[Opening Provided text section]

Read Also: 15 Energy Infrastructure Stocks That Are Skyrocketing and 12 Best Middle East and Africa Stocks To Buy Right Now.

In an interview with CNBC on December 6, Nicholas Campanella, Senior Equity Research Analyst at Barclays, discussed the growing demand for power to support the increasing needs of data centers and the tech industry. Campanella forecasts that the US would face a shortage of resources to meet this demand, making nuclear power an attractive option. Campanella cited the fact that gas turbines are largely sold out between now and 2029, and limited ability to bring on new renewables between now and 2026-2027. Campanella emphasized that the growing demand for power from data centers and hyperscalers would drive up demand for nuclear energy.

Given the recent surge in their price, Campanella highlighted that investors should still buy stocks in utility and independent power-producing companies involved in nuclear power, citing the growing mismatch between supply and demand for power in the late decade. According to Campanella, utility companies that have nuclear assets are well-positioned to capitalize on this trend, particularly those with early site permits or Combined Operating Licenses. Campanella pointed out that the last nuclear renaissance had left several sites with existing permits, which could be leveraged to expedite the development of new nuclear facilities. He forecasts that additional large-scale and Small Modular Reactor (SMR) commitments will be made in 2025.

The growing energy demands driven by the rapid expansion of artificial intelligence and data centers present opportunities for investors, particularly in utility companies. With that in context, let’s take a look at the 12 best utility stocks to buy according to hedge funds.

A row of utility poles and power lines, showing the reach of the electric utility operations.

Our Methodology

For this article, we used the Finviz and Yahoo stock screeners to find the 40 largest utility companies. We then used Insider Monkey’s Hedge Fund database to rank 10 stocks according to the largest number of hedge fund holders, as of Q3 2024. The list is sorted in ascending order of hedge fund sentiment.

Why do we care about what hedge funds do? The reason is simple: our research has shown that we can outperform the market by imitating the top stock picks of the best hedge funds. Our quarterly newsletter’s strategy selects 14 small-cap and large-cap stocks every quarter and has returned 275% since May 2014, beating its benchmark by 150 percentage points (see more details here).

12 Best Utility Stocks to Buy According to Hedge Funds

12. Eversource Energy (NYSE:ES)

Number of Hedge Fund Holders: 33

Eversource Energy (NYSE:ES) is a utility company that provides electricity, natural gas, and water to approximately 4.4 million customers across Connecticut, Massachusetts, and New Hampshire. The company operates through several subsidiaries including Connecticut Light & Power, Yankee Gas Services, Public Service of New Hampshire, NSTAR Electric, and NSTAR Gas.

[Closing Provided text section]
[Opening Information shown section]

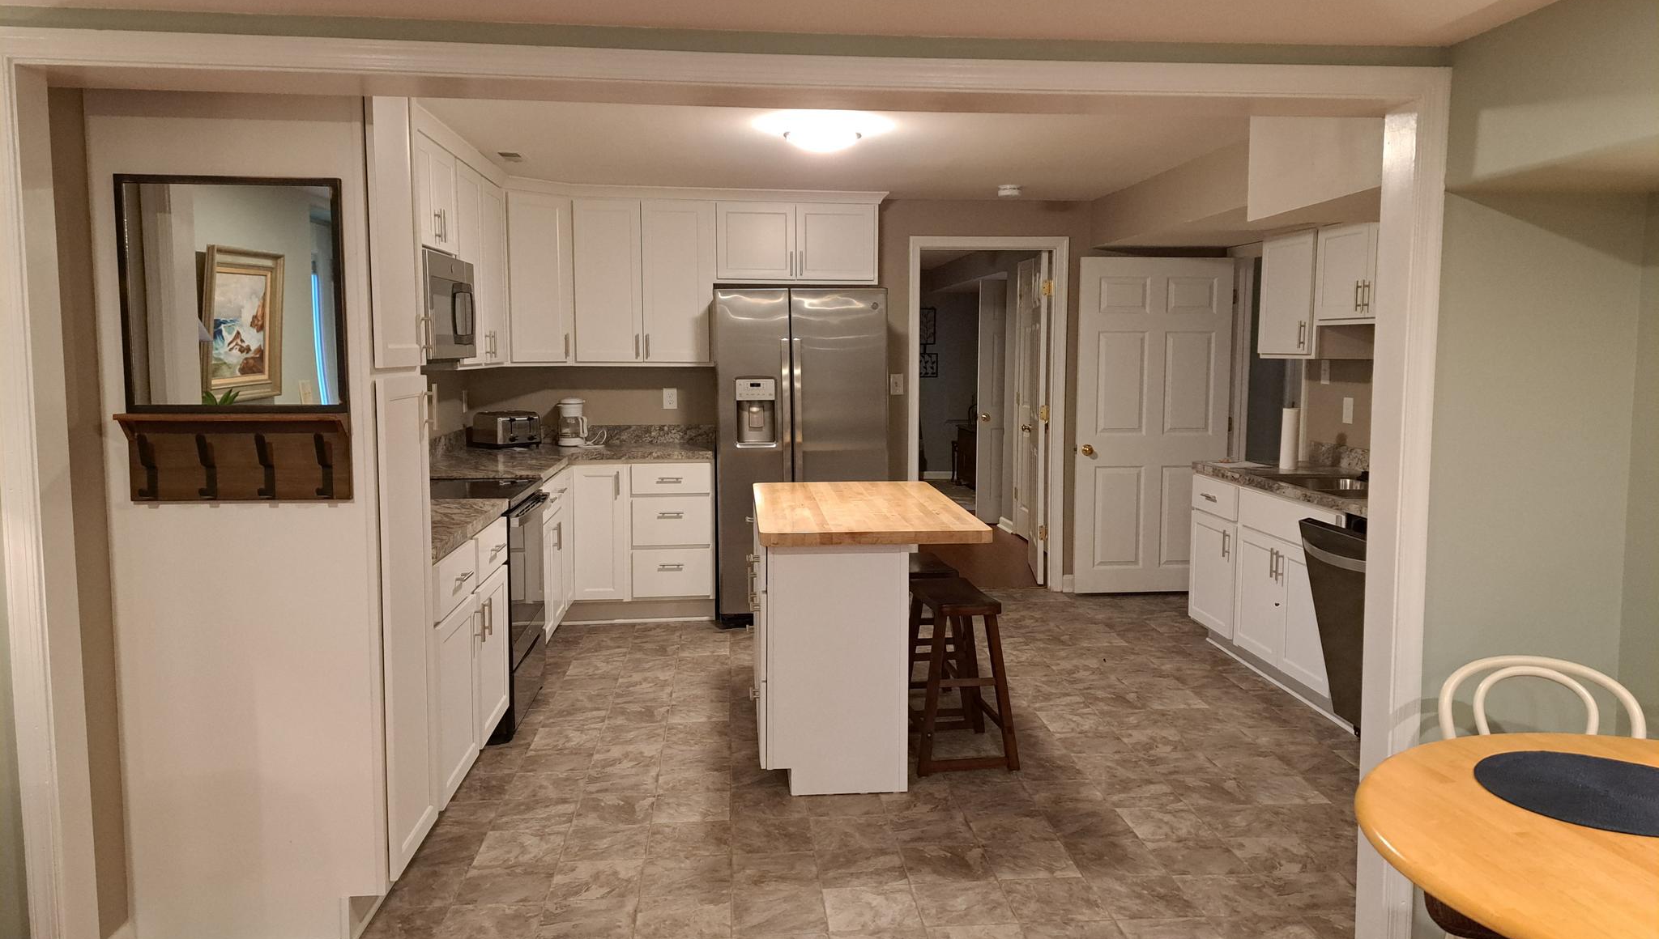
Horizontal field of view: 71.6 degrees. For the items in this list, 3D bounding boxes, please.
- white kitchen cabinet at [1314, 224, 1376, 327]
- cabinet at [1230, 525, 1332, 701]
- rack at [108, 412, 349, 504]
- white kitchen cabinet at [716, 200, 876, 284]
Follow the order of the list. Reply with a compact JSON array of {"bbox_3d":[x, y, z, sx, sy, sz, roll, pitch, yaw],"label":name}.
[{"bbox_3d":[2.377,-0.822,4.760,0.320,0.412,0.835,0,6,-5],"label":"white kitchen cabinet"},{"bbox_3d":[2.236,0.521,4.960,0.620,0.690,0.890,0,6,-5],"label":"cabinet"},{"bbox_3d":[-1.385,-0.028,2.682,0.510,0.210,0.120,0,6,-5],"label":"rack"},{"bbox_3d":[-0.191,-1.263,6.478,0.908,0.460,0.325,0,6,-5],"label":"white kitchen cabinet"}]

[Closing Information shown section]
[Opening Information shown section]

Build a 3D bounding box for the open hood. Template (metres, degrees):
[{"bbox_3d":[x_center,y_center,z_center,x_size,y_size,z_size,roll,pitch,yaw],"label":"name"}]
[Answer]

[Closing Information shown section]

-- Questions to answer --
1: Answer these questions from the utility stocks article:
(a) Through what year are gas turbines largely sold out, according to Campanella?
(b) Which two stock screeners were used to find the 40 largest utility companies?
(c) About how many customers does Eversource Energy serve?
2: Can you copy the passage of the utility stocks article that starts at "Read Also: 15" and ends at "for nuclear energy."?
The items are separate material with no connection to the utility stocks article.

-- Task-by-task solutions --
1:
(a) 2029
(b) Finviz and Yahoo
(c) Approximately 4.4 million

2:
Read Also: 15 Energy Infrastructure Stocks That Are Skyrocketing and 12 Best Middle East and Africa Stocks To Buy Right Now.

In an interview with CNBC on December 6, Nicholas Campanella, Senior Equity Research Analyst at Barclays, discussed the growing demand for power to support the increasing needs of data centers and the tech industry. Campanella forecasts that the US would face a shortage of resources to meet this demand, making nuclear power an attractive option. Campanella cited the fact that gas turbines are largely sold out between now and 2029, and limited ability to bring on new renewables between now and 2026-2027. Campanella emphasized that the growing demand for power from data centers and hyperscalers would drive up demand for nuclear energy.